RE Curriculm


At Pinewood Infant School we want the children to engage in a concept based RE curriculum that leads to knowledge through enquiry and through this develop an understanding of other religions and cultures through the teaching of RE, allowing the children to become more inclusive, accepting and tolerant of others. We want children to develop a cultured world view that encourages them to self-reflect and develop empathy for others regardless of race or religion. Through their understanding of the concepts and their religious links we want the children to become further skilled in thinking critically, reasoning and justifying their own ideas about spiritual, cultural and moral concepts as well as being able to challenge the ideas of others in a respectful manner. The skills and knowledge gained through the RE curriculum underpin core British values. Our goal is not to teach children to be religious but how to better understand religion in the wider world. At Pinewood we aim to introduce children to different concepts (such as special places and light as a symbol) and how these concepts relate to their own lives, individual experiences and starting points.

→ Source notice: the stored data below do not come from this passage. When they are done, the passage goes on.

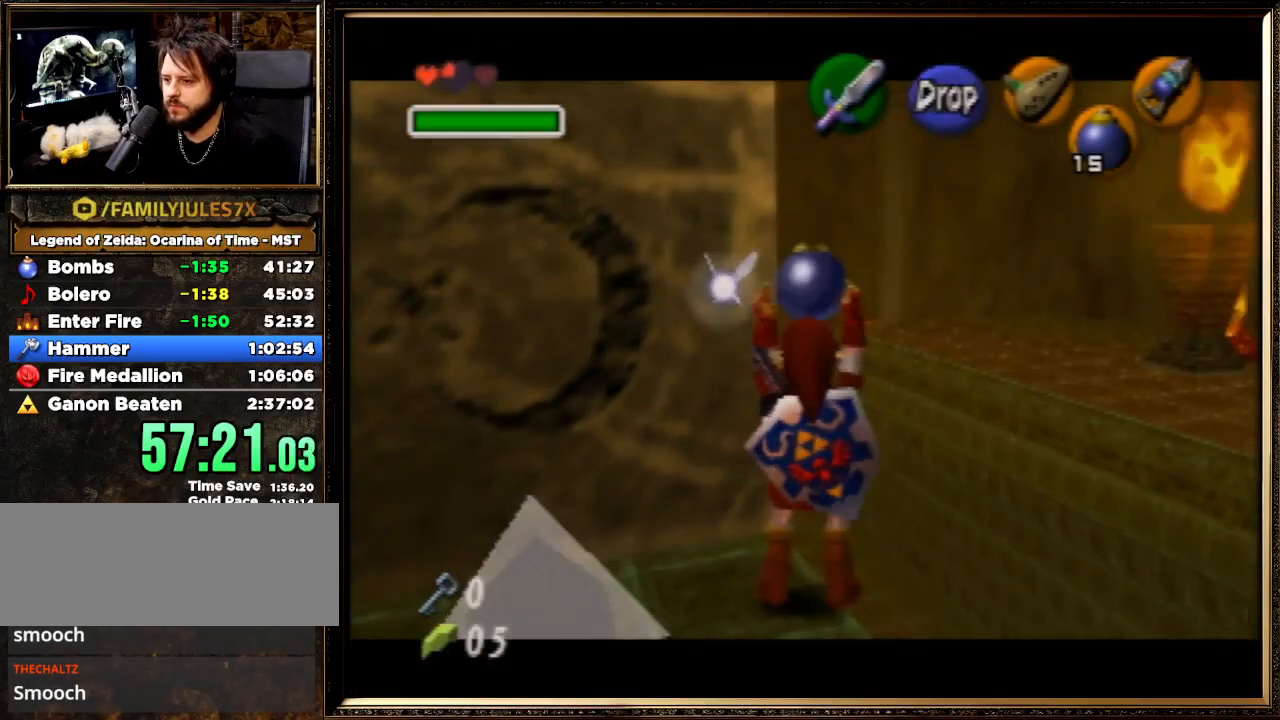
{"buttons": ["Z"], "left_stick": "left", "events": []}
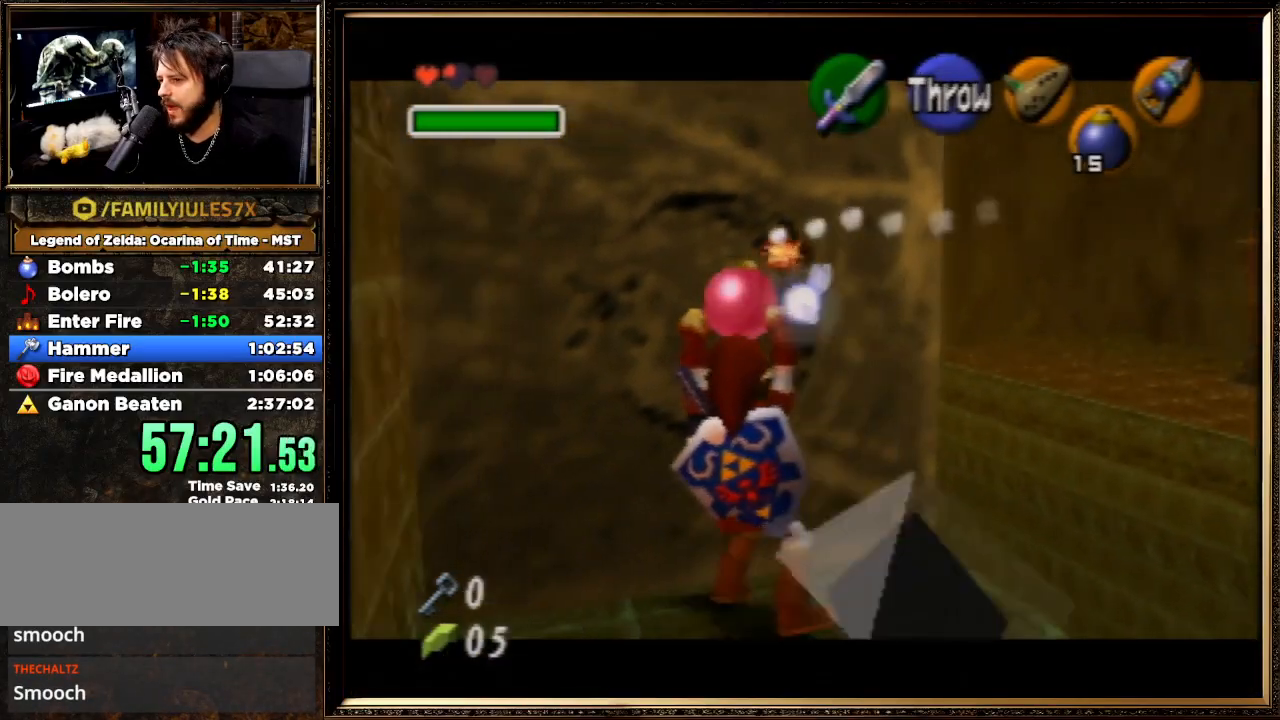
{"buttons": ["Z"], "left_stick": "center", "events": [[400, "left_stick", "center"]]}
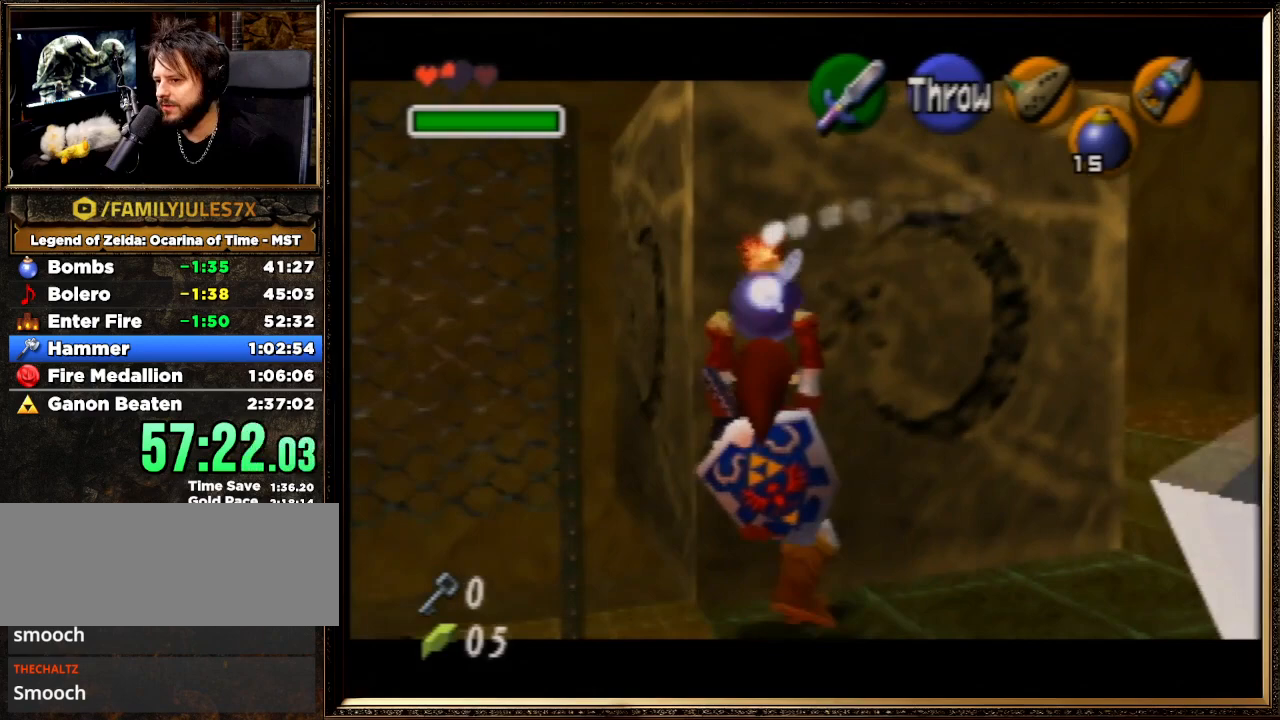
{"buttons": [], "left_stick": "center", "events": [[467, "Z", "up"]]}
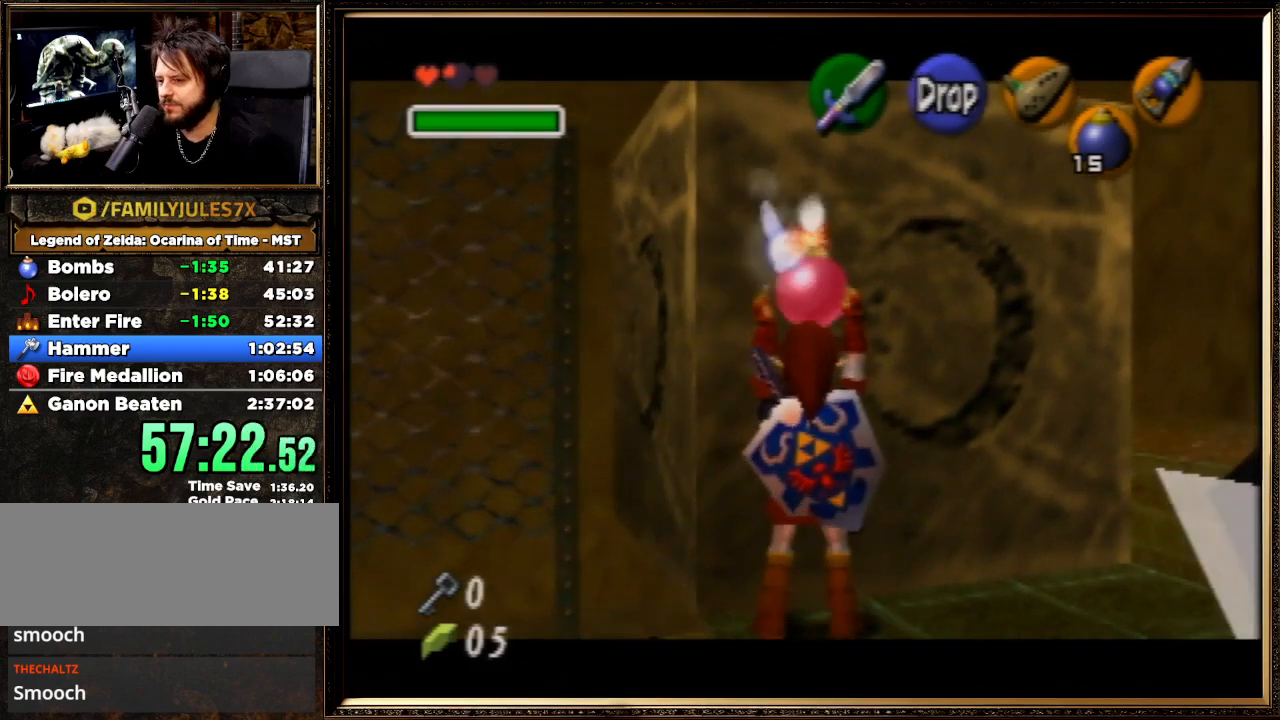
{"buttons": [], "left_stick": "center", "events": []}
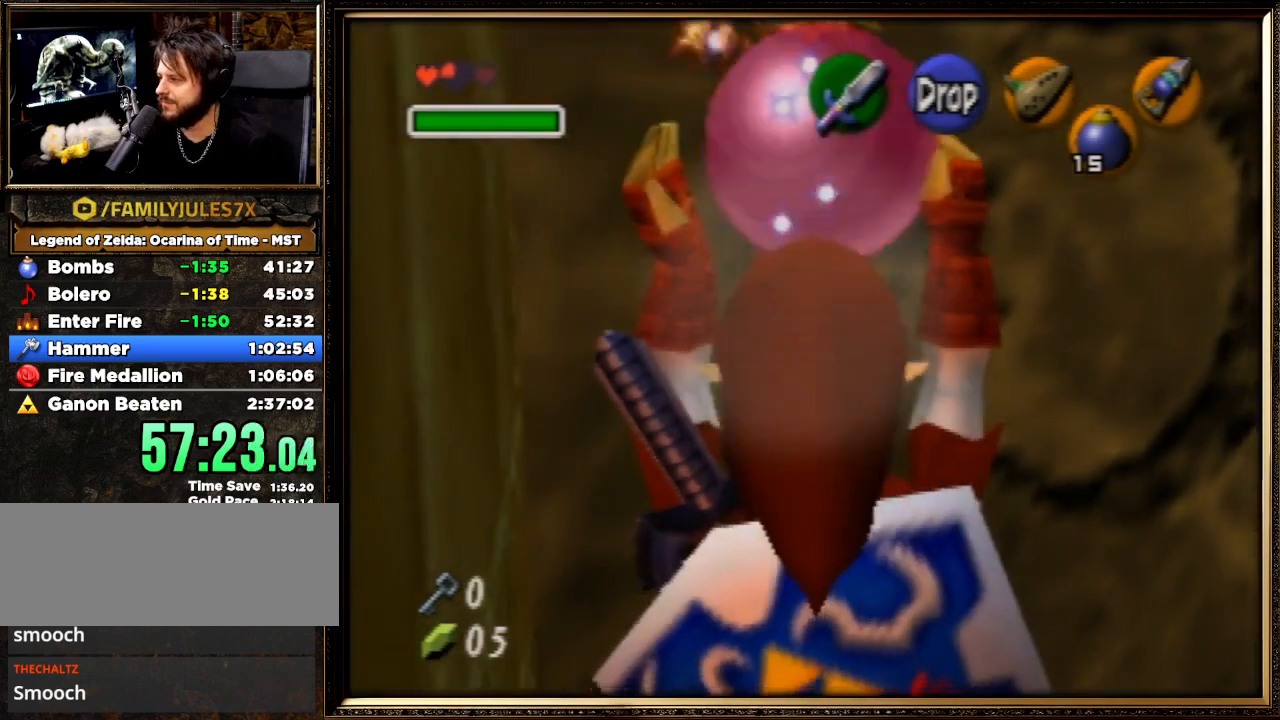
{"buttons": [], "left_stick": "center", "events": []}
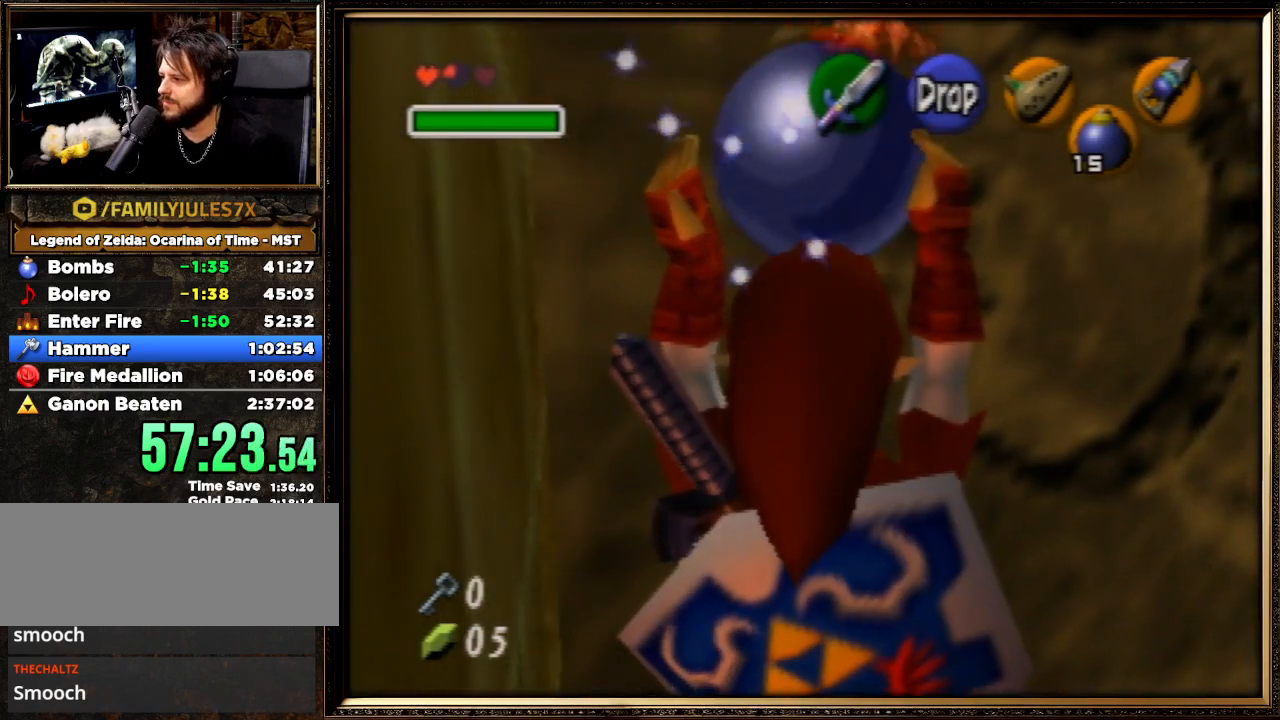
{"buttons": [], "left_stick": "center", "events": []}
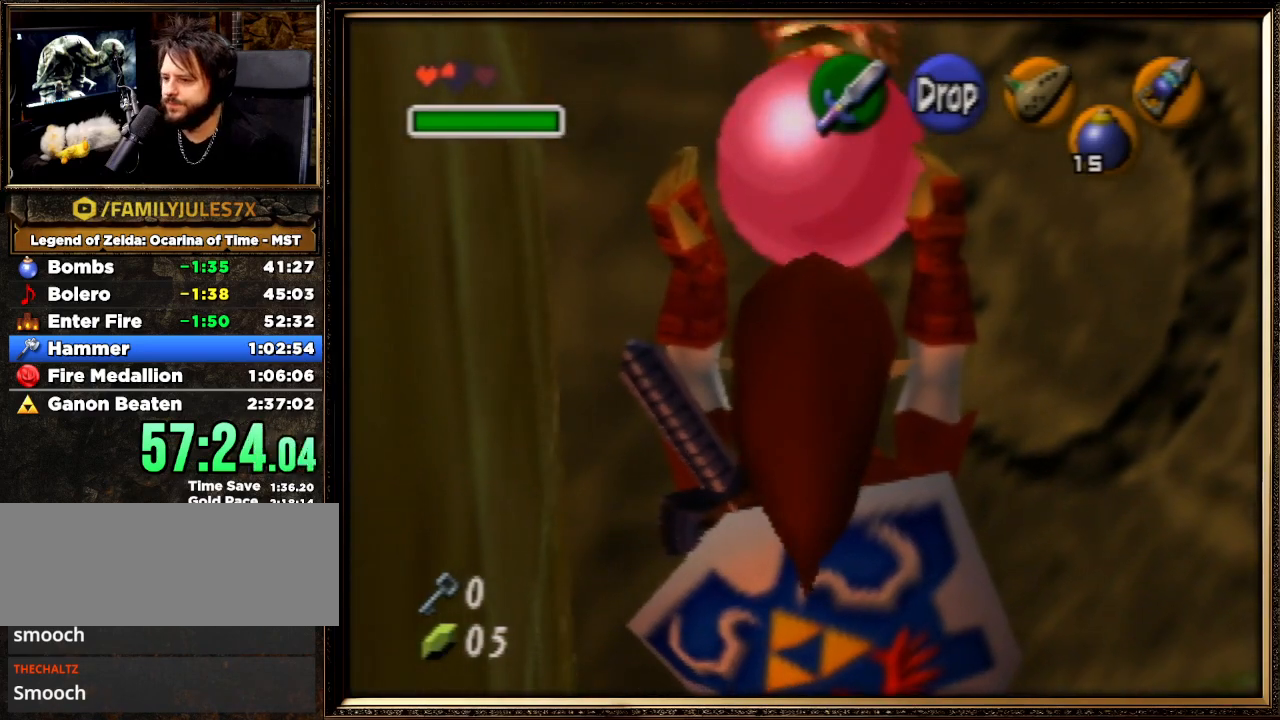
{"buttons": [], "left_stick": "center", "events": []}
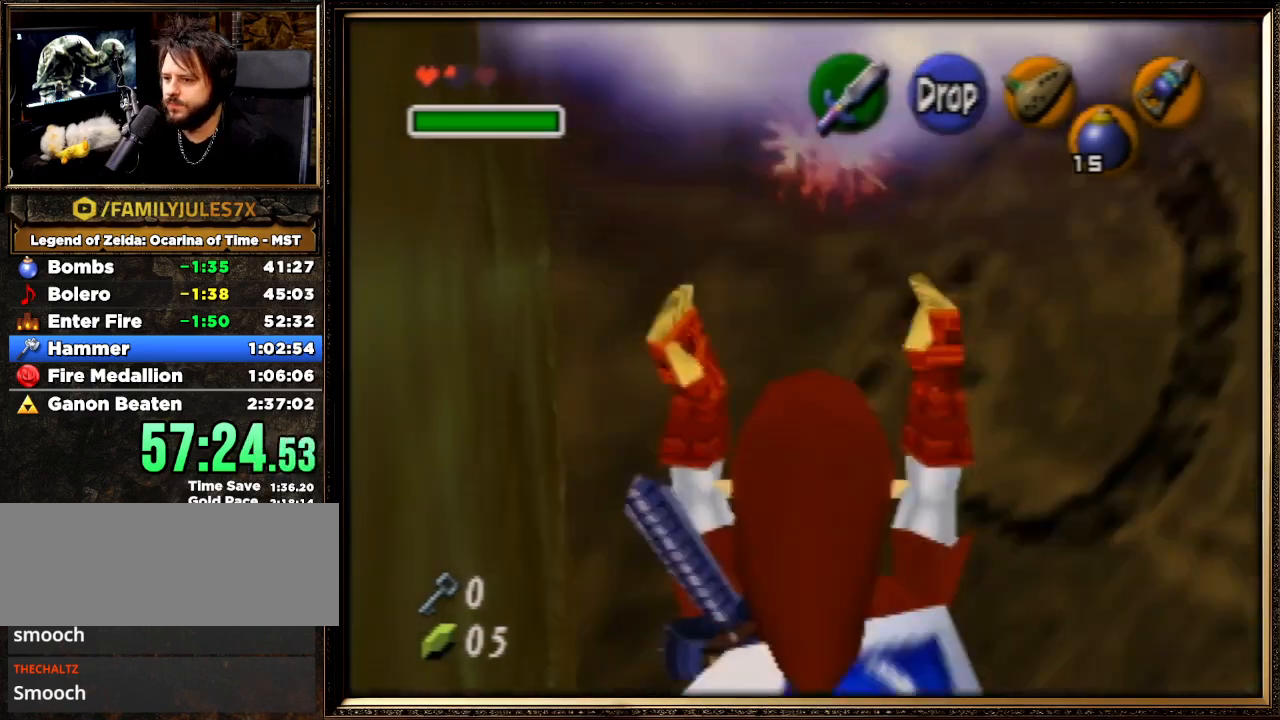
{"buttons": [], "left_stick": "left", "events": [[67, "left_stick", "left"]]}
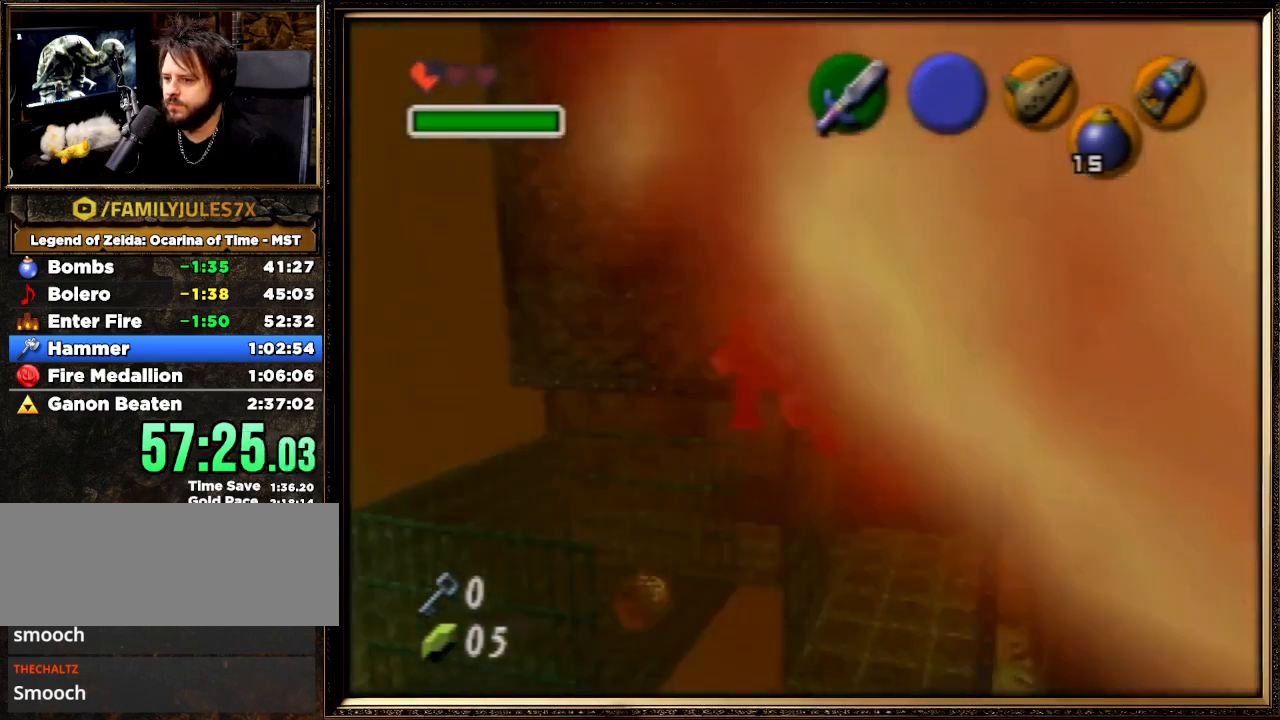
{"buttons": [], "left_stick": "left", "events": []}
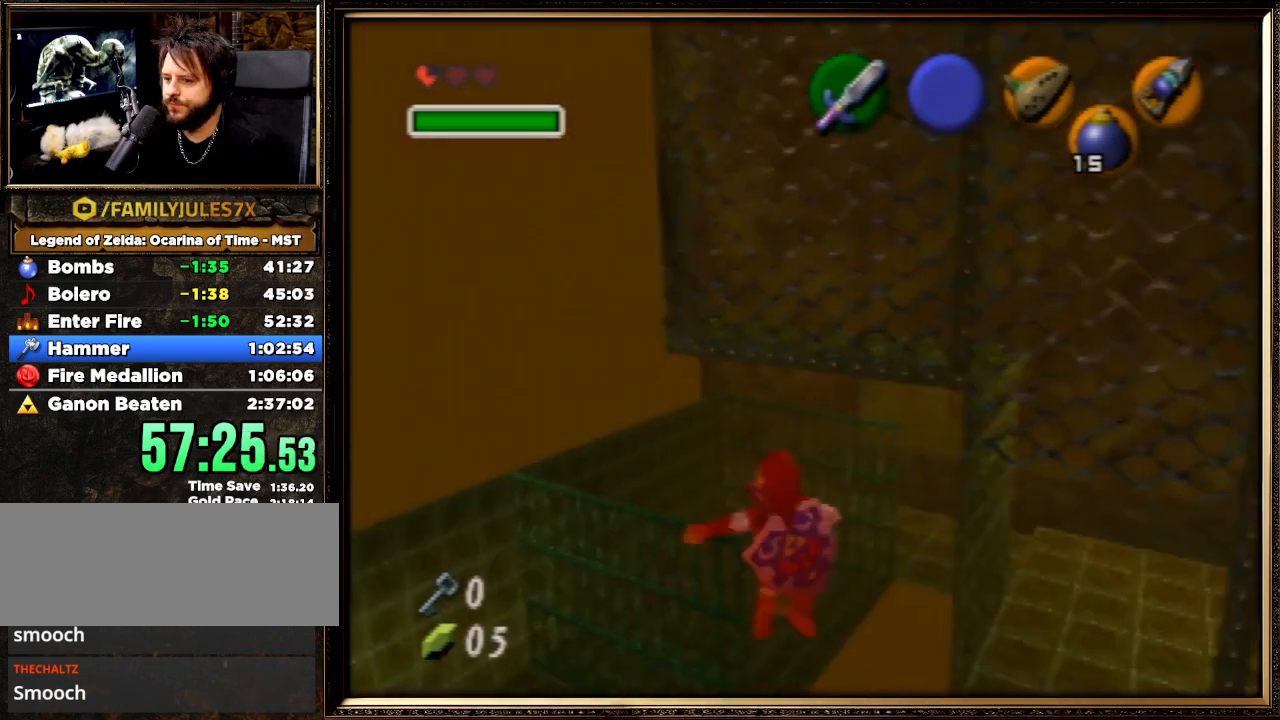
{"buttons": [], "left_stick": "left", "events": []}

At Pinewood Infant School the RE curriculum follows the ‘Living Difference III’ scheme of work. Two religions are taught at the school: Christianity is the primary focus but the school also teaches the children about Judaism. In Early Years, RE links to the ‘People and Communities’ Early Learning Goal, encouraging children to think about similarities and differences between themselves and others, and among families, communities and traditions.


The primary focus of RE lessons is the concept. Children develop knowledge through enquiry investigating around this concept. This means that the learning of RE is transferable into the children’s own lives regardless of their own religious beliefs.

The lessons themselves are taught following a 5 stage learning cycle as set out in Living Difference III (Enquire, Contextualise, Evaluate, Communicate, Apply). This provides the children with a clear learning journey as they investigate and enquire around the concept being taught. In addition to this the 5 stage cycle provides a structure where the children have both the chance to look at the concept and its links to the religion as well as investigate how the concept links to their own lives and the lives of others. Whilst the focus of the learning journey is concept based, the children are still given plenty of opportunity to learn about and see practices within religions and ask questions to deepen their understanding.

Parents have the right to withdraw children from RE but will be encouraged to discuss their reasoning to help both parties to better understand.


Where possible, Units of RE are timed to match either the school’s curriculum or along with any religious festivals that are related to the unit taught allowing children to develop context for things they may see out of their school lives.

Writing is not the focus in the RE curriculum and children are encouraged to investigate the concepts in a variety of ways even including inviting religious visitors and visiting religious places. However, some writing for a real purpose is encouraged to reinforce cross curricular links with the school’s English curriculum.


At Pinewood Infant School we:

  • Look at data (such as CPOMS) to stay aware of incidents where conflicts have occurred and challenge these views; using them as learning opportunities when practical and appropriate.
  • Pupil conferencing – are children happy, engaged, challenged? Can they articulate the different concepts that have been taught and relate it to their own lives and experiences?
  • Learning walks (including those with governors and external visitors) – do they show evidence of our intent in action? Are the children actively engaged in discussion about the different RE concepts?
  • Planning – is it allowing children to gain knowledge and master skills, does it meet the needs of all learners? Is there progression between Y1 and Y2? Does the planning follow the 5 stage learning cycle?
  • Assess children at the end of the unit to ensure a depth of understanding and knowledge of the scientific concept taught. In each lesson the adults will be continually assessing each child’s progress to ensure misconceptions are identified and resolved within the lesson.